For the past several months two of the world’s leading stock exchanges – the New York Stock Exchange (NYSE) and the London Stock Exchange (LSE) - have been competing over the listing of Saudi Aramco, Saudi Arabia’s national oil company, in what would be the largest IPO in history.
Delegations from both exchanges have traveled to Riyadh to woo government officials to select them. The LSE has even offered to bend its listing rules to accommodate the Saudi intention to float only five percent of Aramco as according to current rules a company qualifies for premium listing only if it offers at least 25 percent of its shares. Both President Donald Trump and British Prime Minster Theresa May recently visited Riyadh to bolster the relations with the Saudis in part to influence their decision on the matter.
But for the Saudis the choice between New York and London is not an easy one. Prince Mohammad Bin Salman, who was recently installed as the Kingdom’s crown prince and who is considered the mastermind of the IPO, prefers an NYSE listing which would solidify US-Saudi relations even beyond the recent $350 billion arms deal between the two countries. Aramco executives on the other hand prefer London as there, they believe, the company would be more protected from shareholders lawsuits over not only the conduct of the company but also that of the Saudi government. To date no decision has been made.
No one can blame the owners of those exchanges for their eagerness. The same is true for the underwriters of the IPO like Goldman Sachs and JP Morgan or the various consultancies and law firms benefiting from lucrative retainers and consulting fees associated with the offering. With an estimated valuation of $2 trillion the five percent Aramco will be offering the public are valued at $100 billion - more than the combined value of the top five largest IPOs ever floated in New York City. With such a bonanza every crumb is a mountain of cash. But from the broader public’s perspective things look vastly different. The Aramco IPO is a test of the integrity of our financial system and under the current structure no democratic government which believes in free and open markets should expose its investors to such an offering.
From the first time the idea of an IPO was announced it was fraught with serious questions. Taking public a company like Aramco would entail disclosures the company was never willing to make. For example, it would have to share with investors its detailed geological data, its well by well production costs, its precise financial relations with the Saudi government and its hiring and operating procedures. All of those have been closely guarded state secrets. But transparency and the equal availability of information to every investor are the bedrock of our financial market. This requires Aramco to remove the veil of secrecy from its books, and it is not clear that the Saudi government, which effectively runs Aramco, is genuinely ready to do so.
An even more troubling set of questions has to do with what can be called the five-versus-95- percent problem. While the Saudis sell five percent of Aramco to the public they keep the other 95 percent under tight government control. How will this work exactly? Which assets or business segments will fall within the five percent? What will be their interaction with the rest of the company? Will shareholders of the five percent be accountable to decisions made by the 95 percent? Who decides? The issue is particularly relevant since while the five percent will supposedly be governed by free market forces, the 95 percent will be effectively controlled by a price fixing cartel, OPEC – the complete antithesis of the free market. OPEC members collectively own more than two thirds of the world’s conventional crude reserves and they account for one third of global production. Over the past forty years non-OPEC production has doubled yet the cartel’s production has barely changed and is around 32 million barrels per day. It can manipulate oil prices at will in ways no other player in the oil market can.
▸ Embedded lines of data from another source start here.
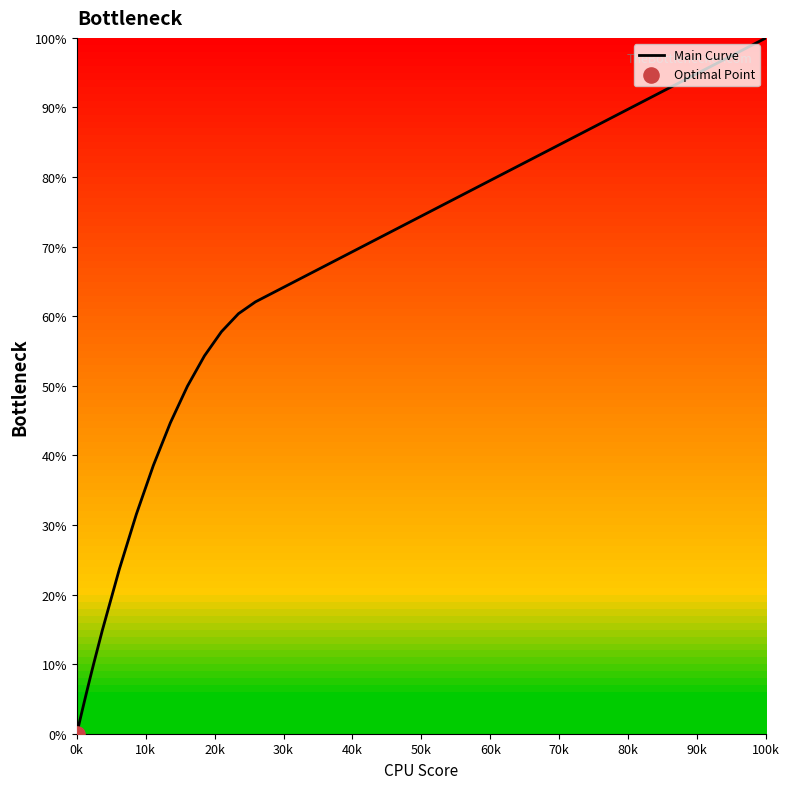

What is the difference between the maximum and minimum values?

100.0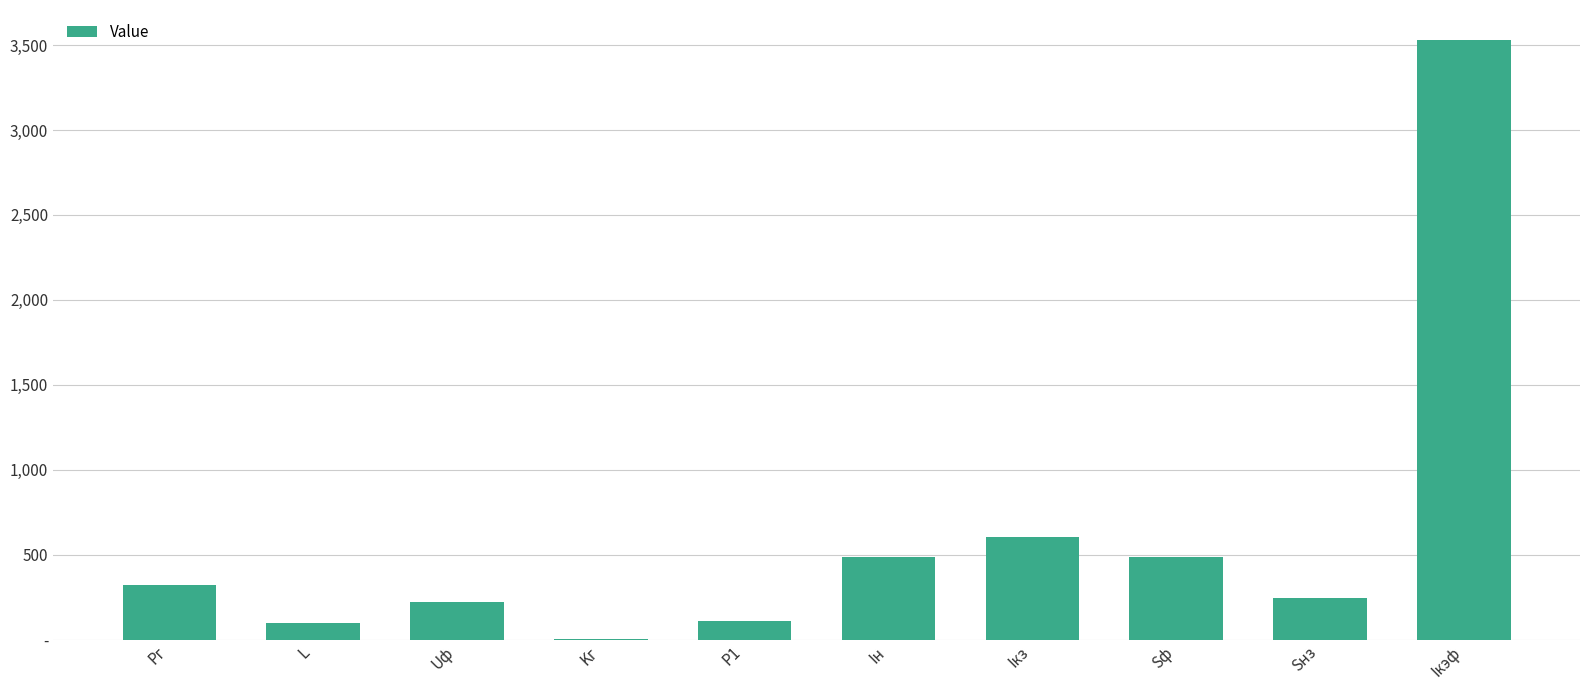

What is the difference between the maximum and minimum values?

3528.9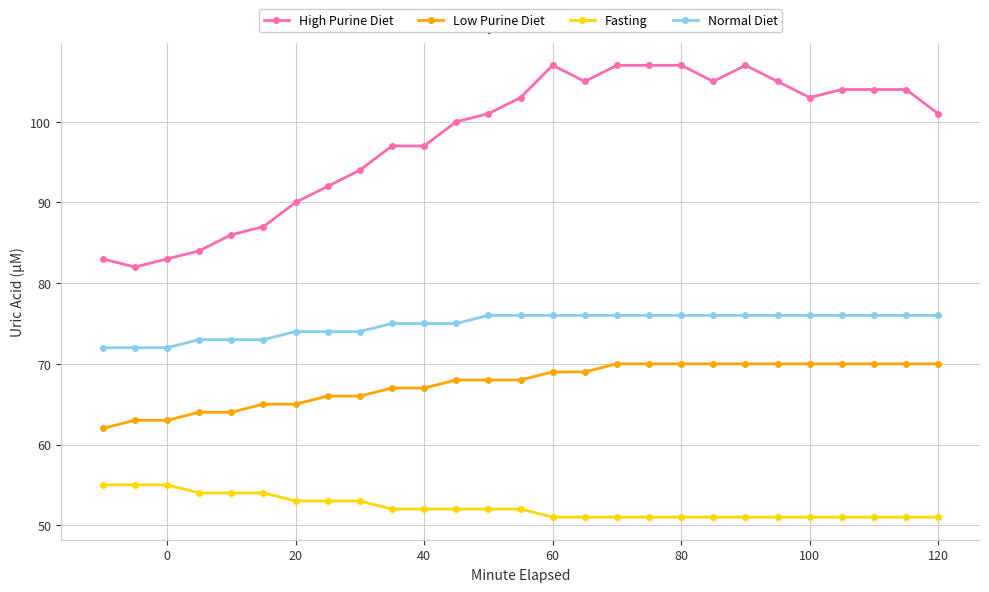

What is the average value of the Low Purine Diet series?

68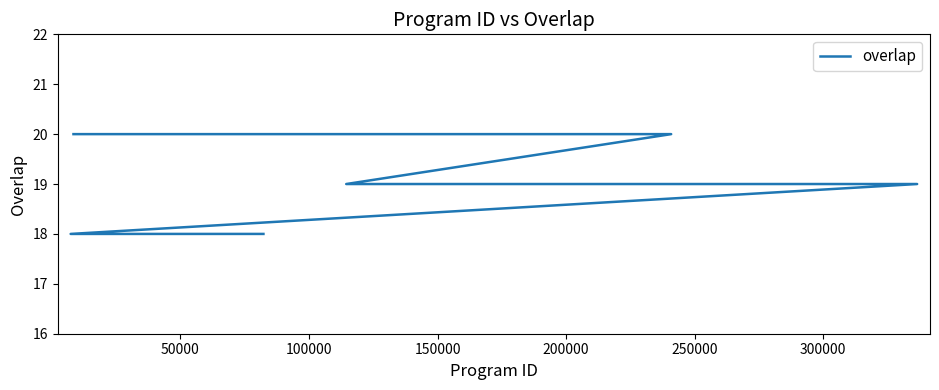

The value at 150000 is 25. True or false?

False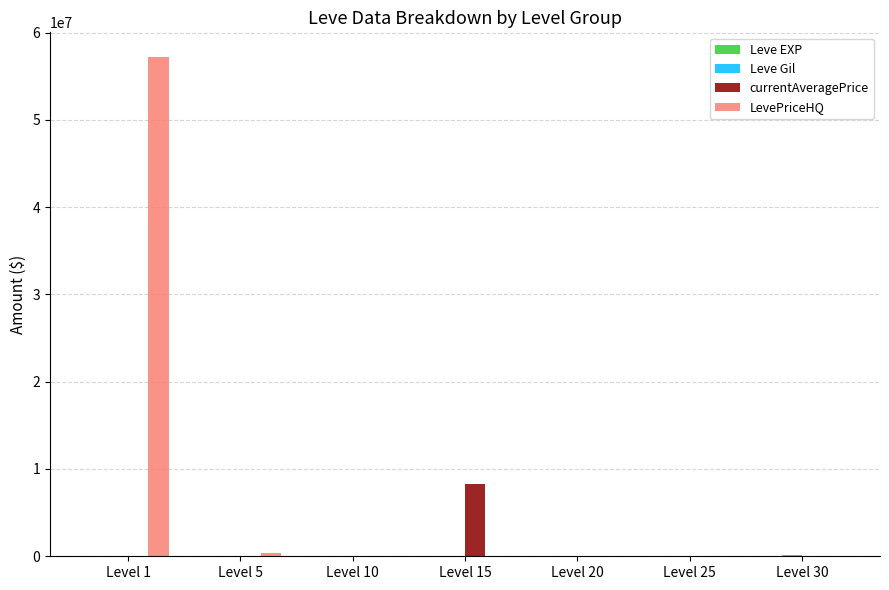

Count the number of categories in the chart.

7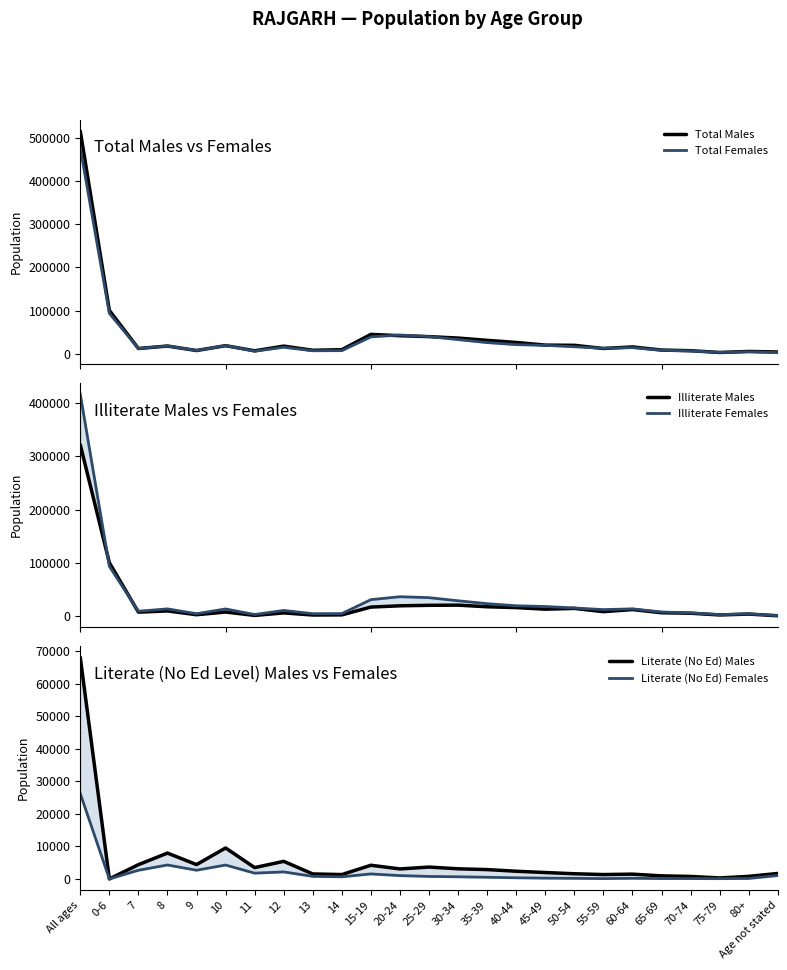

At which category does Literate (No Ed) Females reach its first local peak?

8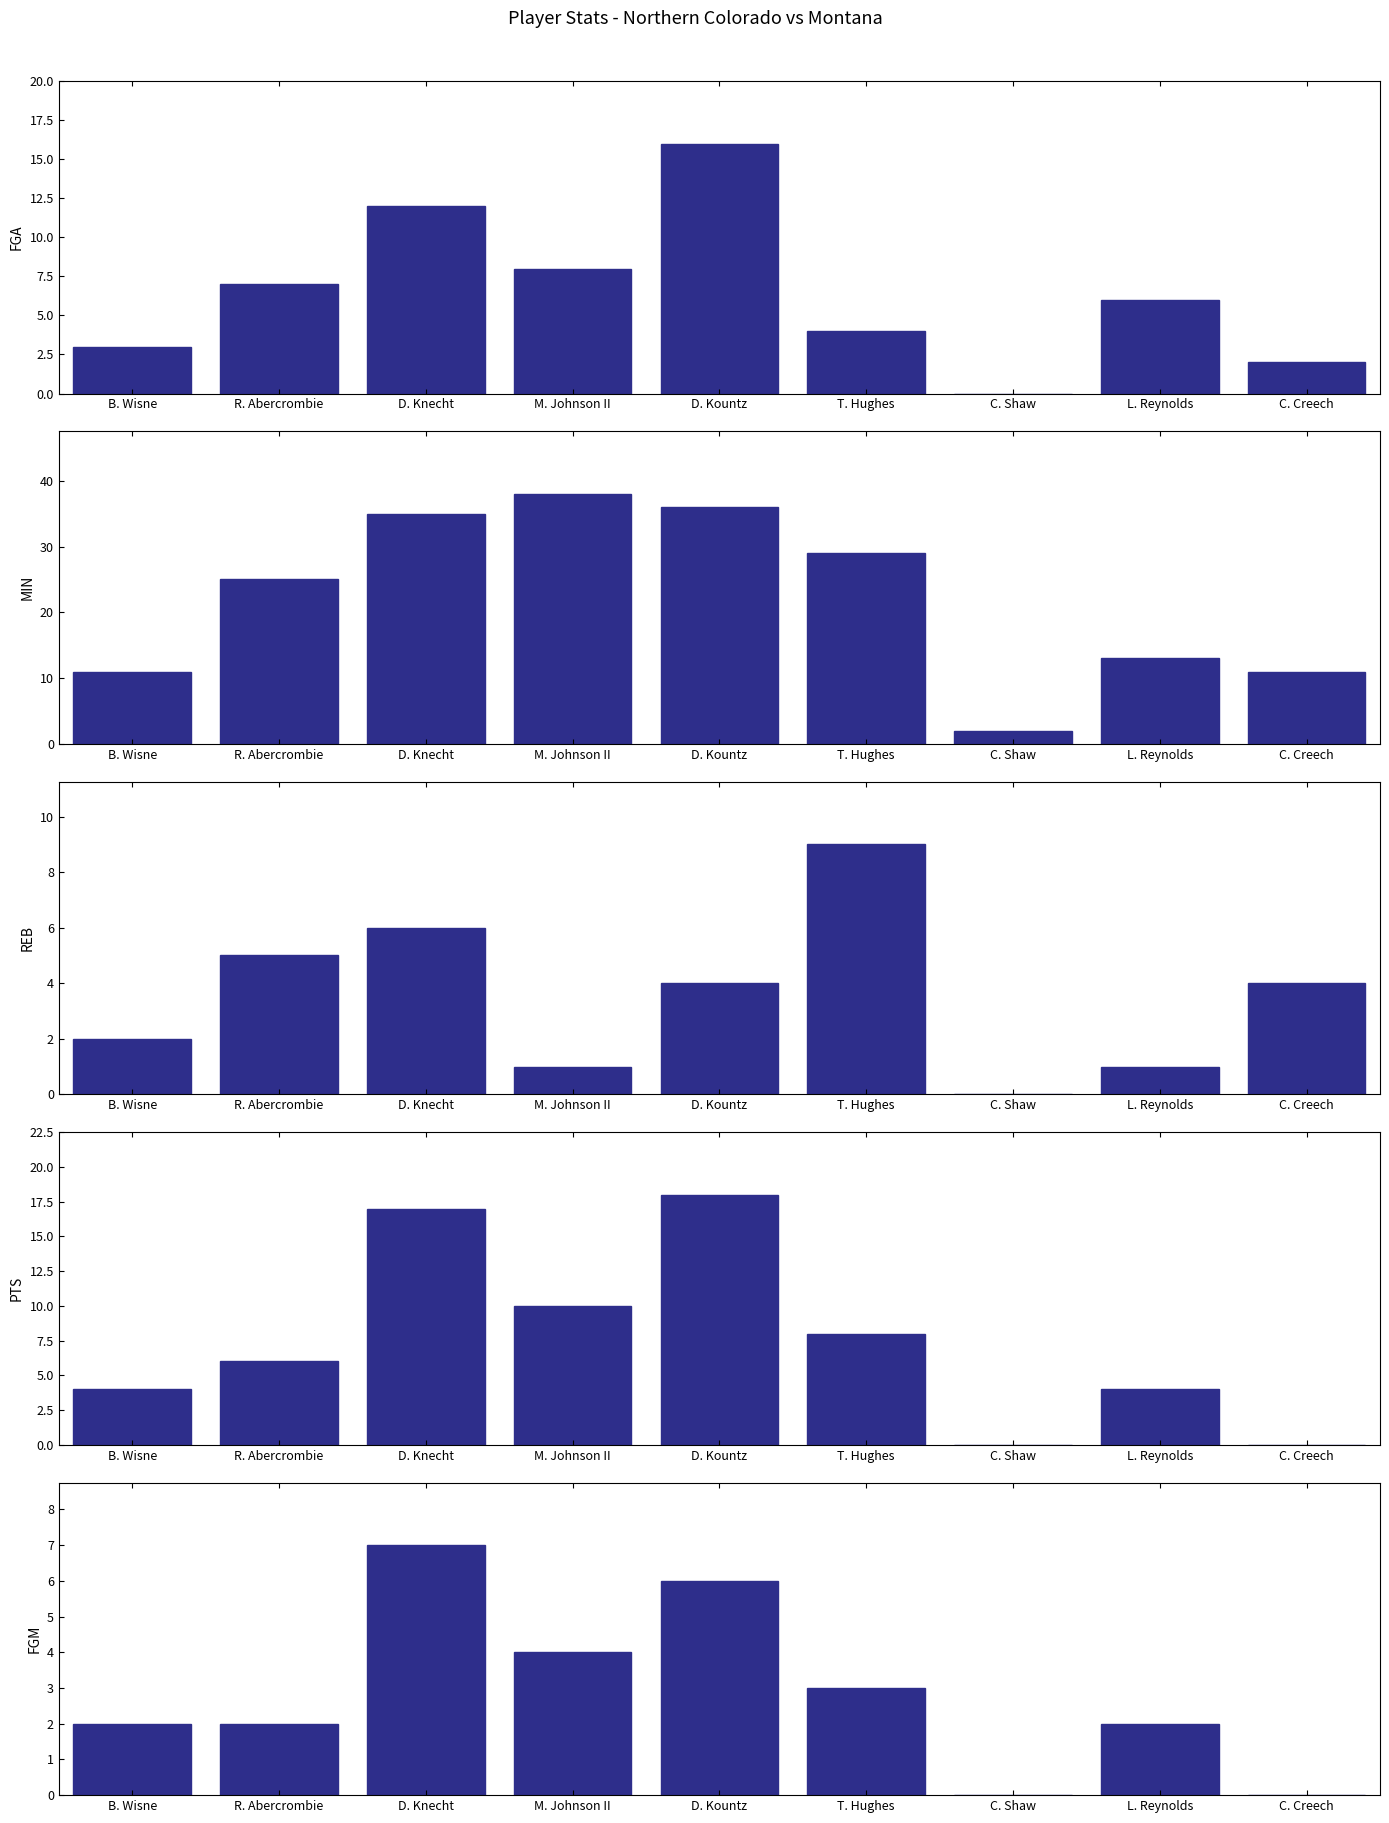

What is the sum of the FGA values at B. Wisne and D. Kountz?

19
Saudi Arabia is not only the largest producer within OPEC, it is OPEC. Time and again it has been demonstrated that Saudi Arabia is the driving force behind the cartel’s decisions, including the most recent one to extend oil production cuts in order to support prices. The other thirteen members are merely supporting actors. Since oil export is the main source of income for the Saudi government, OPEC’s decisions will always be subservient to the Kingdom’s budgetary needs. Once floated in New York, Aramco stock will be present in every portfolio of every pension fund, mutual fund and premium stock index. This means that one way or another most Americans will be invested in it and by extension most Americans will be forced to be in collusion with a cartel and at times benefit from its price fixing.
The association with OPEC will put in legal jeopardy any oil executive wishing to hold fiduciary responsibility in Aramco. Under US law, officers of companies engaged in price fixing go to jail, but executives of OPEC members are doing so in broad daylight every few months in Vienna. However, bringing Aramco under American or British securities law will change the rules for those executives and expose them – and possibly also the exchange that hosts the stock - to numerous lawsuits. This will deter western executives from assuming positions in Aramco, leading the company to be governed by a cabal of Saudi royals enjoying diplomatic immunity rather than seasoned oil professionals.
One of the most important roles of government in the economy is the elimination of cartels. Allowing the Aramco IPO while Saudi Arabia remains at the helm of OPEC would bring the most objectionable form of market distortion into the heart of our financial system. It is therefore necessary that both the US and British governments take a firm and unified stand and face Saudi Arabia with the stark choice: leave OPEC or stay out of our financial markets.
Gal Luft is Co-director of the Institute for the Analysis of Global Security and senior adviser to the United States Energy Security Council.